TEXT SHOWN —

§

Uploading measured data using Socket.IO

Task

The current task is it to upload a .csv file to the web server using Socket.IO. Socket.IO is a realtime framework for web applications, but can be used for communication between two NodeJS instances as well. It provides improved communication mechanisms over websockets and some fallback options as well.

What we want to implement will consist of a client, which will read data from a .csv file and transmit this data row by to the web server, which will receive the data, parse and transform it into JSON and then save it in the database.

The Client

The client consists only of a few lines of code. A connection to the server will be established. After that, the file will be read and the content will be split up into rows (by splitting between each new line: ‘\n’ ). Then each row will be sent via the websocket to the server. After sending each row, a ‘done’ sequence will be sent as a simple workaround for the server to see whether the whole file was sent.

var io = require('socket.io-client'),
 fs = require('fs');
 _ = require('lodash');

var socket = io.connect('http://localhost:3002');

fs.readFile('test_data/newFormat.csv', function(err, data) {
   data = data.toString('utf-8');
   data = data.split('\n');
   console.log('Scanned file with '+data.length+' rows');
   _.each(data, function(row) {
     socket.emit('upload', row);
   });
   socket.emit('upload', "####done####");
});

The Server

The server consists of a simple http server, on which the Socket.IO framework will listen for incoming connections. For each connection, a new socket will be opened and each it will receive the data row by row. The data is then parsed into JSON and stored in an array in order to buffer. Only if 1000 elements are in our buffer, the content will be saved in the database. This is because MongoDBs maximum bulk insert size is 1000 objects, and these settings resulted in the fastest execution of both receiving and storing the objects.

'use strict';
var app = require('express')();
var server = require('http').Server(app);
var io = require('socket.io')(server);
var _ = require('lodash');
var Promise = require('bluebird');
var mongoose = Promise.promisifyAll(require('mongoose')),
Schema = mongoose.Schema,
Measurement = Promise.promisifyAll(require('./model/Measurement'));

mongoose.connectAsync('mongodb://localhost/roadstar_csv')
.then(server.listen(3002));

io.on('connection', function (socket) {
    socket.on('upload', receiveData);
});

var buffer = [];
var ops = [];
var firstTime = true;

function receiveData(chunk) {
     var op;

    if(firstTime) {
       console.time('receiving rows');
       console.time('writing to db');
       firstTime = false;
    } else if(chunk === '####done####') {
       op = Measurement.collection.insertAsync(buffer);
       ops.push(op);
       buffer = [];
 
       console.timeEnd('receiving rows');
       Promise.all(ops)
       .then(function() {
         console.timeEnd('writing to db');
         firstTime = true;
     });
   } else {
         try {
             chunk = dataToJSON(chunk);
             if(buffer.length < 1000) {
                 buffer.push(chunk);
             } else {
                 op = Measurement.collection.insertAsync(buffer);
                 ops.push(op);
                 buffer = [];
                 buffer.push(chunk);
            }
         } catch (err) {
             console.log(err);
         }
     }
}

Working with MongoDB and GeoJSON

What is MongoDB

“MongoDB is an open-source document database that provides high performance, high availability, and automatic scaling.

§

WHAT TO DO —
1 > According to the Socket.IO upload text, what is MongoDB's maximum bulk insert size?
2 > Transcribe part of the Socket.IO upload text, beginning at the words "The current task" and stopping after "it in the database.".

RECORDED DATA —
§

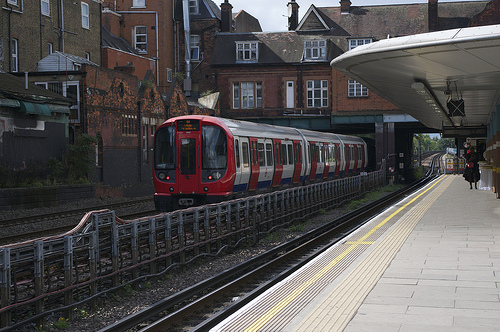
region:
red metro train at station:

§

SOLUTION LIST —
1 > 1000 objects.

2 >
The current task is it to upload a .csv file to the web server using Socket.IO. Socket.IO is a realtime framework for web applications, but can be used for communication between two NodeJS instances as well. It provides improved communication mechanisms over websockets and some fallback options as well.

What we want to implement will consist of a client, which will read data from a .csv file and transmit this data row by to the web server, which will receive the data, parse and transform it into JSON and then save it in the database.